When someone in the community is killed in a domestic assault, those who are still in or recently out of abusive relationship become more afraid, Smith said.
“It strengthens the fears of everyone,” she said. “This has devastated our staff. We know that this could happen to any of the women we work with. It's very scary. It's very scary to us when we work with this every day knowing how many of them can be killed. It's the reality of domestic violence.
“At the time a person leaves a relationship they are at a great risk of homicide. That may better explain why women in abusive relationships are afraid to leave, why they get restraining orders when they do leave.”
People must open their eyes and their minds to the realities of domestic abuse, she said. The Crisis Center received 2,500 crisis calls last year from Burt, Cuming, Dodge, Saunders and Washington counties, and most of those were from Dodge County.
“That's a lot of people in scary abusive relationships,” she said. “These are people calling for help 24 hours a day; literally 24 hours a day.”
She said domestic violence is any act of power and control over an intimate partner. Domestic abuse comes through different forms - emotional, physical or sexual violence.
It can be aggressiveness toward someone the abuser dates, lives with or has a child with, she said. Domestic abuse can occur at different levels.

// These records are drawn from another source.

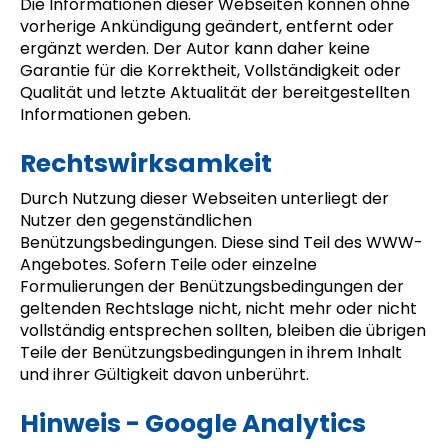
Die Informationen dieser Webseiten können ohne
vorherige Ankündigung geändert, entfernt oder
ergänzt werden. Der Autor kann daher keine
Garantie für die Korrektheit, Vollständigkeit oder
Qualität und letzte Aktualität der bereitgestellten
Informationen geben.
Rechtswirksamkeit
Durch Nutzung dieser Webseiten unterliegt der
Nutzer den gegenständlichen
Benützungsbedingungen. Diese sind Teil des WWW-
Angebotes. Sofern Teile oder einzelne
Formulierungen der Benützungsbedingungen der
geltenden Rechtslage nicht, nicht mehr oder nicht
vollständig entsprechen sollten, bleiben die übrigen
Teile der Benützungsbedingungen in ihrem Inhalt
und ihrer Gültigkeit davon unberührt.
Hinweis - Google Analytics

“Most of them are scared that the abuser will kill them,” Smith said. “That is a common thread in all abusive relationships. This community should be outraged and scared that their neighbors are so vulnerable to the acts of such violence.
“We are truly grateful to the court system, law enforcement, the Crisis Center and other agencies which are continuously working to stop the violence, but it isn't enough,” she continued. “Even within the best community collaboration, the one person we don't have control of is the abuser.
“I urge every person to take domestic violence seriously. If you know someone who is being abused, talk to them, give them the crisis line number. If you know someone or a family member who is using abuse, talk to them, get them some help. When we recognize that abuse is happening and choose not to say anything, we are supporting the abusive situation.”